I missed posting this for Veterans Day, but want to catch up a little bit. “God Bless America” was introduced on Armistice Day in 1938, although it had been written twenty years earlier. The composer and lyricist, Irving Berlin, thought of it as a “peace song,” which makes more sense when you read the intro lyrics, generally omitted today but which Kate Smith always insisted on including:
While the storm clouds gather far across the sea, let us swear allegiance to a land that’s free,
Let us all be grateful for a land so far, as we raise our voices in a solemn prayer…
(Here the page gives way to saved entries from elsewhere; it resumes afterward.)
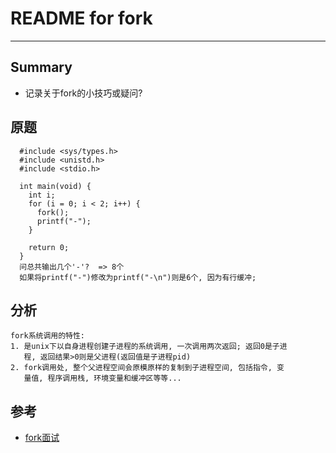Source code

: # **README for fork**
***



## **Summary**
 * 记录关于fork的小技巧或疑问?



## **原题**
      #include <sys/types.h>
      #include <unistd.h>
      #include <stdio.h>

      int main(void) {
        int i;
        for (i = 0; i < 2; i++) {
          fork();
          printf("-");
        }

        return 0;
      }
      问总共输出几个'-'?  => 8个
      如果将printf("-")修改为printf("-\n")则是6个, 因为有行缓冲;




## **分析**
    fork系统调用的特性:
    1. 是unix下以自身进程创建子进程的系统调用, 一次调用两次返回; 返回0是子进
       程, 返回结果>0则是父进程(返回值是子进程pid)
    2. fork调用处, 整个父进程空间会原模原样的复制到子进程空间, 包括指令, 变
       量值, 程序调用栈, 环境变量和缓冲区等等...


## **参考**
 * [fork面试](http://coolshell.cn/articles/7965.html)
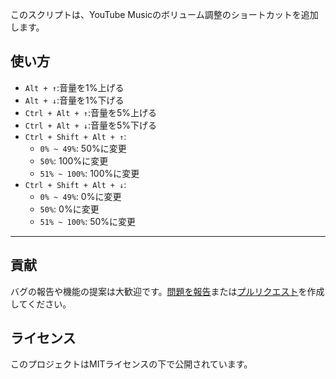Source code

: このスクリプトは、YouTube Musicのボリューム調整のショートカットを追加します。

## 使い方

- `Alt + ↑`:音量を1%上げる
- `Alt + ↓`:音量を1%下げる
- `Ctrl + Alt + ↑`:音量を5%上げる
- `Ctrl + Alt + ↓`:音量を5%下げる
- `Ctrl + Shift + Alt + ↑`:
  - `0% ~ 49%`: 50%に変更
  - `50%`: 100%に変更
  - `51% ~ 100%`: 100%に変更
- `Ctrl + Shift + Alt + ↓`:
  - `0% ~ 49%`: 0%に変更
  - `50%`: 0%に変更
  - `51% ~ 100%`: 50%に変更

---

## 貢献

バグの報告や機能の提案は大歓迎です。[問題を報告](https://github.com/yossy17/youTube-music-volume-control-shortcut/issues)または[プルリクエスト](https://github.com/yossy17/youTube-music-volume-control-shortcut/pulls)を作成してください。

## ライセンス

このプロジェクトはMITライセンスの下で公開されています。
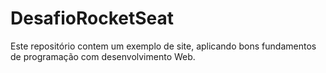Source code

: # DesafioRocketSeat
Este repositório contem um exemplo de site, aplicando bons fundamentos de programação com desenvolvimento Web.
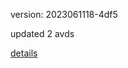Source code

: version: 2023061118-4df5

updated 2 avds

[details](https://github.com/0x74f917491bfa7ebfa379/ali_avd_db/blob/master/change_log/2023/06/11/18/4df5.txt)
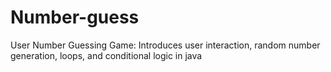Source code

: # Number-guess
User Number Guessing Game: Introduces user interaction, random number generation, loops, and conditional logic in java

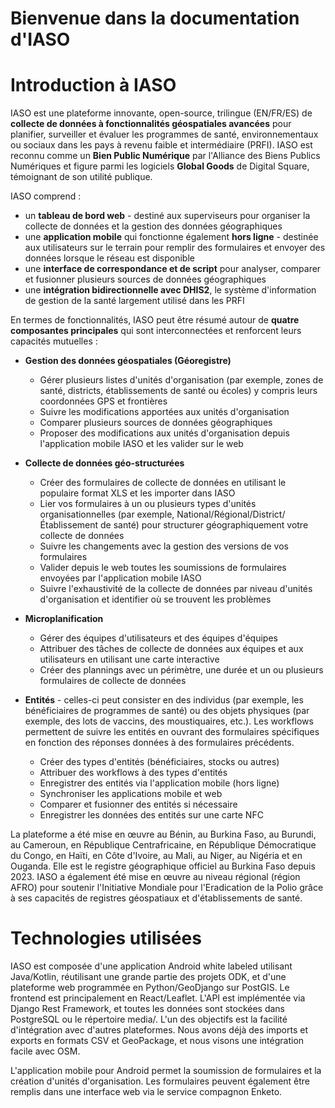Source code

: # Bienvenue dans la documentation d'IASO

# Introduction à IASO
IASO est une plateforme innovante, open-source, trilingue (EN/FR/ES) de **collecte de données à fonctionnalités géospatiales avancées** pour planifier, surveiller et évaluer les programmes de santé, environnementaux ou sociaux dans les pays à revenu faible et intermédiaire (PRFI). IASO est reconnu comme un **Bien Public Numérique** par l'Alliance des Biens Publics Numériques et figure parmi les logiciels **Global Goods** de Digital Square, témoignant de son utilité publique.

IASO comprend :

- un **tableau de bord web** - destiné aux superviseurs pour organiser la collecte de données et la gestion des données géographiques
- une **application mobile** qui fonctionne également **hors ligne** - destinée aux utilisateurs sur le terrain pour remplir des formulaires et envoyer des données lorsque le réseau est disponible
- une **interface de correspondance et de script** pour analyser, comparer et fusionner plusieurs sources de données géographiques
- une **intégration bidirectionnelle avec DHIS2**, le système d'information de gestion de la santé largement utilisé dans les PRFI
  
En termes de fonctionnalités, IASO peut être résumé autour de **quatre composantes principales** qui sont interconnectées et renforcent leurs capacités mutuelles :

- **Gestion des données géospatiales (Géoregistre)**
    - Gérer plusieurs listes d'unités d'organisation (par exemple, zones de santé, districts, établissements de santé ou écoles) y compris leurs coordonnées GPS et frontières
    - Suivre les modifications apportées aux unités d'organisation
    - Comparer plusieurs sources de données géographiques
    - Proposer des modifications aux unités d'organisation depuis l'application mobile IASO et les valider sur le web
   
- **Collecte de données géo-structurées**
    - Créer des formulaires de collecte de données en utilisant le populaire format XLS et les importer dans IASO
    - Lier vos formulaires à un ou plusieurs types d'unités organisationnelles (par exemple, National/Régional/District/Établissement de santé) pour structurer géographiquement votre collecte de données
    - Suivre les changements avec la gestion des versions de vos formulaires
    - Valider depuis le web toutes les soumissions de formulaires envoyées par l'application mobile IASO
    - Suivre l'exhaustivité de la collecte de données par niveau d'unités d'organisation et identifier où se trouvent les problèmes
 
- **Microplanification**
    - Gérer des équipes d'utilisateurs et des équipes d'équipes
    - Attribuer des tâches de collecte de données aux équipes et aux utilisateurs en utilisant une carte interactive
    - Créer des plannings avec un périmètre, une durée et un ou plusieurs formulaires de collecte de données
 
- **Entités** - celles-ci peut consister en des individus (par exemple, les bénéficiaires de programmes de santé) ou des objets physiques (par exemple, des lots de vaccins, des moustiquaires, etc.). Les workflows permettent de suivre les entités en ouvrant des formulaires spécifiques en fonction des réponses données à des formulaires précédents.
    - Créer des types d'entités (bénéficiaires, stocks ou autres)
    - Attribuer des workflows à des types d'entités
    - Enregistrer des entités via l'application mobile (hors ligne)
    - Synchroniser les applications mobile et web
    - Comparer et fusionner des entités si nécessaire
    - Enregistrer les données des entités sur une carte NFC
 
La plateforme a été mise en œuvre au Bénin, au Burkina Faso, au Burundi, au Cameroun, en République Centrafricaine, en République Démocratique du Congo, en Haïti, en Côte d'Ivoire, au Mali, au Niger, au Nigéria et en Ouganda. Elle est le registre géographique officiel au Burkina Faso depuis 2023. IASO a également été mise en œuvre au niveau régional (région AFRO) pour soutenir l'Initiative Mondiale pour l'Eradication de la Polio grâce à ses capacités de registres géospatiaux et d'établissements de santé.

# Technologies utilisées
IASO est composée d'une application Android white labeled utilisant Java/Kotlin, réutilisant une grande partie des projets ODK, et d'une plateforme web programmée en Python/GeoDjango sur PostGIS. Le frontend est principalement en React/Leaflet. L'API est implémentée via Django Rest Framework, et toutes les données sont stockées dans PostgreSQL ou le répertoire media/. L'un des objectifs est la facilité d'intégration avec d'autres plateformes. Nous avons déjà des imports et exports en formats CSV et GeoPackage, et nous visons une intégration facile avec OSM.

L'application mobile pour Android permet la soumission de formulaires et la création d'unités d'organisation. Les formulaires peuvent également être remplis dans une interface web via le service compagnon Enketo.

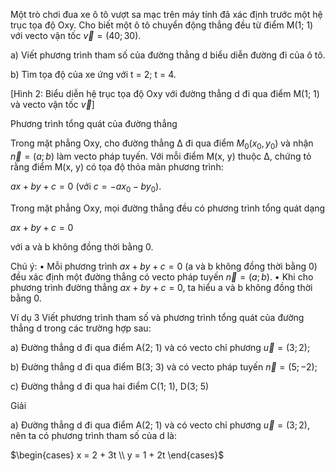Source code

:Một trò chơi đua xe ô tô vượt sa mạc trên máy tính đã xác định trước một hệ trục tọa độ Oxy. Cho biết một ô tô chuyển động thẳng đều từ điểm M(1; 1) với vecto vận tốc $\vec{v} = (40; 30)$.

a) Viết phương trình tham số của đường thẳng d biểu diễn đường đi của ô tô.

b) Tìm tọa độ của xe ứng với t = 2; t = 4.

[Hình 2: Biểu diễn hệ trục tọa độ Oxy với đường thẳng d đi qua điểm M(1; 1) và vecto vận tốc $\vec{v}$]

Phương trình tổng quát của đường thẳng

Trong mặt phẳng Oxy, cho đường thẳng Δ đi qua điểm $M_0(x_0, y_0)$ và nhận $\vec{n} = (a; b)$ làm vecto pháp tuyến. Với mỗi điểm M(x, y) thuộc Δ, chứng tỏ rằng điểm M(x, y) có tọa độ thỏa mãn phương trình:

$ax + by + c = 0$ (với $c = -ax_0 - by_0$).

Trong mặt phẳng Oxy, mọi đường thẳng đều có phương trình tổng quát dạng

$ax + by + c = 0$

với a và b không đồng thời bằng 0.

Chú ý:
• Mỗi phương trình $ax + by + c = 0$ (a và b không đồng thời bằng 0) đều xác định một đường thẳng có vecto pháp tuyến $\vec{n} = (a; b)$.
• Khi cho phương trình đường thẳng $ax + by + c = 0$, ta hiểu a và b không đồng thời bằng 0.

Ví dụ 3
Viết phương trình tham số và phương trình tổng quát của đường thẳng d trong các trường hợp sau:

a) Đường thẳng d đi qua điểm A(2; 1) và có vecto chỉ phương $\vec{u} = (3; 2)$;

b) Đường thẳng d đi qua điểm B(3; 3) và có vecto pháp tuyến $\vec{n} = (5; -2)$;

c) Đường thẳng d đi qua hai điểm C(1; 1), D(3; 5)

Giải

a) Đường thẳng d đi qua điểm A(2; 1) và có vecto chỉ phương $\vec{u} = (3; 2)$, nên ta có phương trình tham số của d là:

$\begin{cases} 
x = 2 + 3t \\
y = 1 + 2t
\end{cases}$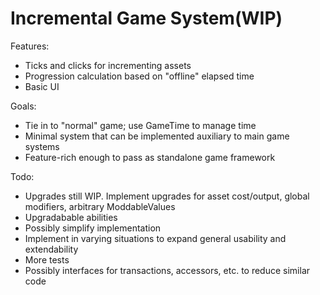 # Incremental Game System(WIP)

Features:
- Ticks and clicks for incrementing assets
- Progression calculation based on "offline" elapsed time
- Basic UI

Goals:
- Tie in to "normal" game; use GameTime to manage time
- Minimal system that can be implemented auxiliary to main game systems
- Feature-rich enough to pass as standalone game framework

Todo:
- Upgrades still WIP. Implement upgrades for asset cost/output, global modifiers, arbitrary ModdableValues
- Upgradabable abilities
- Possibly simplify implementation
- Implement in varying situations to expand general usability and extendability
- More tests
- Possibly interfaces for transactions, accessors, etc. to reduce similar code
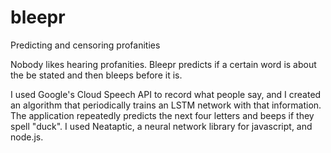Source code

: # bleepr
Predicting and censoring profanities

Nobody likes hearing profanities. Bleepr predicts if a certain word is about the be stated and then bleeps before it is.

I used Google's Cloud Speech API to record what people say, and I created an algorithm that periodically trains an LSTM network with that information. The application repeatedly predicts the next four letters and beeps if they spell "duck". I used Neataptic, a neural network library for javascript, and node.js.
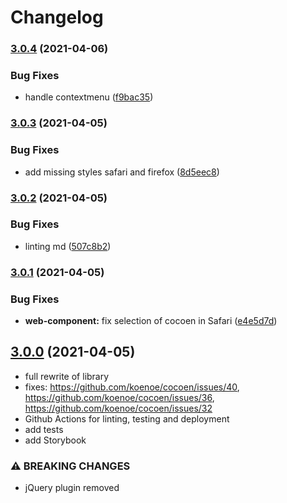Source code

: # Changelog

### [3.0.4](https://www.github.com/koenoe/cocoen/compare/v3.0.3...v3.0.4) (2021-04-06)


### Bug Fixes

* handle contextmenu ([f9bac35](https://www.github.com/koenoe/cocoen/commit/f9bac35577743aa01ed9709e2c679a1e187f46aa))

### [3.0.3](https://www.github.com/koenoe/cocoen/compare/v3.0.2...v3.0.3) (2021-04-05)

### Bug Fixes

- add missing styles safari and firefox ([8d5eec8](https://www.github.com/koenoe/cocoen/commit/8d5eec83ba968f73b636b87c4ab814451cb30b53))

### [3.0.2](https://www.github.com/koenoe/cocoen/compare/v3.0.1...v3.0.2) (2021-04-05)

### Bug Fixes

- linting md ([507c8b2](https://www.github.com/koenoe/cocoen/commit/507c8b2b57baecb121a9df31a696eebc553f4689))

### [3.0.1](https://www.github.com/koenoe/cocoen/compare/v3.0.0...v3.0.1) (2021-04-05)

### Bug Fixes

- **web-component:** fix selection of cocoen in Safari ([e4e5d7d](https://www.github.com/koenoe/cocoen/commit/e4e5d7d26c3e3ec612e7ec823f3564f78ca7c694))

## [3.0.0](https://www.github.com/koenoe/cocoen/compare/v2.0.5...v3.0.0) (2021-04-05)

- full rewrite of library
- fixes: <https://github.com/koenoe/cocoen/issues/40>, <https://github.com/koenoe/cocoen/issues/36>, <https://github.com/koenoe/cocoen/issues/32>
- Github Actions for linting, testing and deployment
- add tests
- add Storybook

### ⚠ BREAKING CHANGES

- jQuery plugin removed
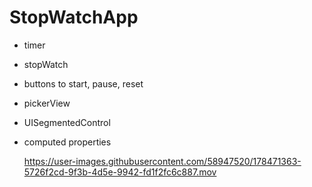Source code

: # StopWatchApp
- timer
- stopWatch
- buttons to start, pause, reset
- pickerView
- UISegmentedControl
- computed properties

  https://user-images.githubusercontent.com/58947520/178471363-5726f2cd-9f3b-4d5e-9942-fd1f2fc6c887.mov

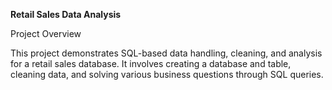 **Retail Sales Data Analysis**

Project Overview

This project demonstrates SQL-based data handling, cleaning, and analysis for a retail sales database. It involves creating a database and table, cleaning data, and solving various business questions through SQL queries.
“God Bless America” used to irritate me, when it got appropriated by Christian conservatives as a sort of alt-National Anthem, but it doesn’t bother me as much as it used to. The lyrics, always Berlin’s weakest side, are still corny and trite; the tired trotting out of mountains-prairies-oceans is lazy, and since when are oceans “white with foam”? Only when there’s been an environmental disaster, I suppose. But you have to give the song credit for great singability and the masterful pop-song flow that rises to a high note and forte on that last “God.” It’s a well-built tune.
The only thing that irritates me nowadays about “God Bless America” is the air of faux piety with which people sing it. It’s a song that I wish could be put in a vault for a couple of decades, and then brought out again when it could be experienced fresh, without the layers of sanctimonious muck that have accreted on it over the years.